The Sea TREK underwater helmet diving experience is enjoyed by travelers across the globe. In fact, with operations from Guam (Underwater World) to Spain (Sea TREK Spain and Diving Stones Benidorm) and new operations in Australia (Reef Magic) and the Dominican Republic (Viva Wyndham Dominicus Beach), more and more vacationers are able to take amazing underwater journeys.

We receive wonderful feedback from our guests who often say, “we’ll be back” or “can’t wait to do another Sea TREK!” but occasionally, we find guests that just can’t seem to get enough TREKking. Rick and Sherée Niece fall into that category. Rick and Sherée recently took their third TREK! Here’s what they had to say about their underwater helmet diving addiction.

Where was your first Sea TREK?

Our first time for helmet diving was in 2002 at Coral World in St. Thomas. To say that the experience was exhilarating would be a major understatement. Although we had snorkeled several times before, helmet diving was an amazing adventure in a new world. We didn’t know what to expect, but this helmet dive beat whatever it was, by 20,000 leagues under the sea.

Coral World St. Thomas

Were you on a cruise? If so, which cruise line? 

We were on the Millennium, a Celebrity ship, for the Ultimate Caribbean Cruise.

Who accompanied you on your TREK?

Just the two of us for this one.

With so many vacation/excursion options, why did you select Sea TREK for your activity?

We were intrigued by the concept of helmet diving. The excursion description was well-written and enticing.
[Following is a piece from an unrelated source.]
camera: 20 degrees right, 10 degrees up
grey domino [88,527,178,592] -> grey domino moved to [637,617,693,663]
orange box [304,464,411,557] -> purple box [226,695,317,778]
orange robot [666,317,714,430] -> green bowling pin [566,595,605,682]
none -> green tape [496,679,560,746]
We had already experienced snorkeling, catamaran sailing, and island tours, so this sounded like a great opportunity for unique memories.

What was the best part of this first Sea TREK?
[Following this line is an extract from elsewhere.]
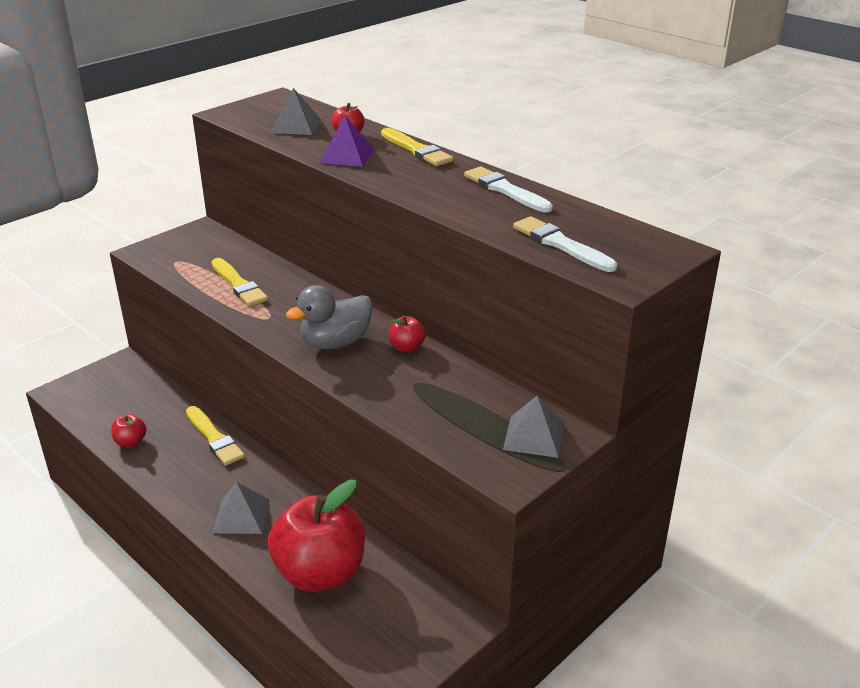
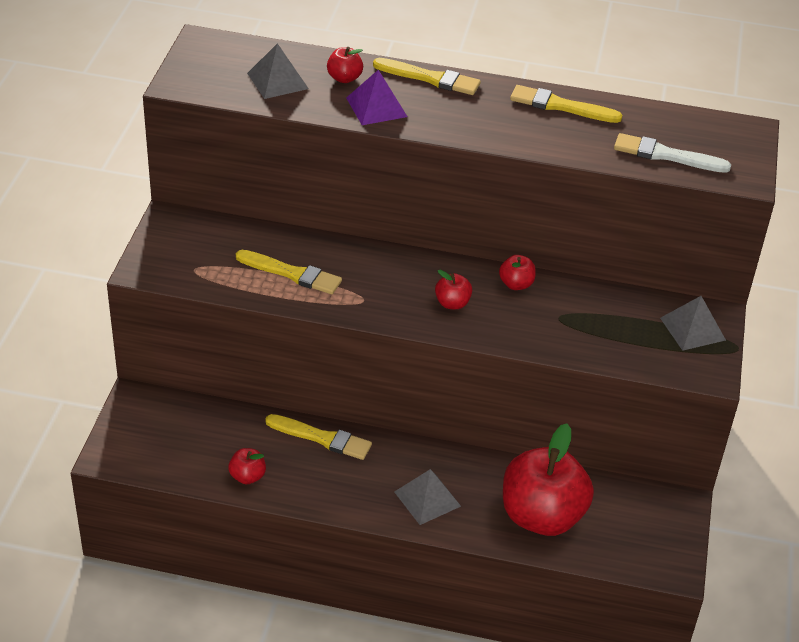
camera: 35 degrees left, 10 degrees up
grey duck [286,285,373,349] -> red apple [435,270,472,309]
white brush [464,166,553,212] -> yellow brush [510,85,622,123]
Aware that we novices were a bit nervous, the crew was reassuring and calming. They explained each step of the dive and what we should expect. The easy path, an underwater walkway with a variety of sights to see, was beyond description. Exhilarating and spectacular come close.

DePalm Island Aruba

Where was your second TREK?

Our second TREK was in 2007 while sailing Royal Caribbean’s Brilliance of the Seas. Accompanied by Sherée’s parents and Rick’s father and brother, we did the helmet diving in Aruba. Because we had described our 2002 TREK adventure many times over, everyone wanted to experience the thrill themselves.

What was different about this TREK?

It was March and the water was chilly, so we wore wetsuits. We remember the walk as being a bit steeper than our first one. A sunken plane within our view was memorable!

Where was your third TREK?

The third TREK was in 2018 in Grand Cayman while sailing Royal Caribbean’s Liberty of the Seas. My other brother and his friend joined us for the helmet diving. They had seen our pictures from the first two adventures and were not about to miss out on the fun!

What was unique about this TREK?

We loved our guide who led us to the boat. She professionally covered all of the safety features while we gathered, and she was funny, friendly, and personable. Her husband was the boat’s captain, and he and the crew were exceptional. One thing that made this dive unique was the diver who led the TREK. He taught us underwater sign language, and we communicated frequently. He performed amazing tricks, like blowing gigantic underwater bubbles. We were fascinated. Unfortunately, the tricks don’t work in a bathtub!

Out of the three Sea TREK’s, which was your favorite and why?

All of our adventures were terrific. The first time for anything is always memorable. The second TREK with six family members was great because we were able to experience it with loved ones. But, the most recent one stands out for us. If we had to pick a favorite, we’d go with that. Although we don’t know when or where it will be, we are looking forward to our fourth TREK!

We appreciate awesome adventurers like Sherée and Rick, and we can’t wait to see where they will Sea TREK next!